While determining whether execution of a decree on the strength of recovery certificate issued by the UP RERA would justify triggering of CIRP, the NCLAT observed that the UP RERA had already forwarded the recovery certificate to the competent authority for effecting recovery in the manner and as an arrear of land revenue from APIL and the process was underway when the homebuyers sought triggering CIRP against APIL. Thus, the NCLAT held that the homebuyers had approached the NCLT only with a view to execute the decree in the nature of recovery certificate and recover the amount due thereunder. It is indisputable that the recovery certificate sought to be executed is the end product of an adjudicatory mechanism under the Real Estate (Regulation and Development) Act, 2016 and realisation of the amount due under the recovery certificate tantamounts to recovery effected under a money decree though mode of execution may be slightly different.
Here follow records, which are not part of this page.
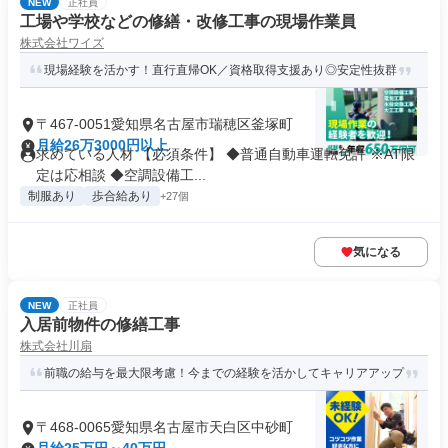
NEW
正社員
工場や学校などの修繕・改修工事の現場作業員
株式会社ワイズ
現場経験を活かす！直行直帰OK／資格取得支援あり◎安定性抜群
〒467-0051愛知県名古屋市瑞穂区釜塚町
月給26万3000円以上
求めている人材 【必須条件】 ◆普通自動車運転免許 ※AT限
定は応相談 ◆空調設備工...
制服あり
歩合給あり
+27個
気になる
NEW
正社員
入居前物件の修繕工事
株式会社川扇
前職の給与を最大限考慮！今までの経験を活かしてキャリアアップ
〒468-0065愛知県名古屋市天白区中砂町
Thus, an application of the homebuyers in their projected capacity as decree-holders was no maintainable under Section 7 of the I&B Code.

Holding

The NCLAT held that on their own showing, the homebuyers were decree holders seeking execution of money due under the recovery certificate which is impermissible within the ambit of Section 7 of the I&B Code. Clearly the homebuyers application for triggering of CIRP would not be maintainable as allottees. Further, in the present case, ‘decree-holder’ although included in the definition of ‘creditor’ would not fall within the definition of ‘financial creditor’ and thus the homebuyers could not seek initiation of CIRP on that basis. Accordingly, the NCLAT set aside all orders passed by the NCLT on March 17, 2020 in relation to the insolvency proceedings initiated against APIL.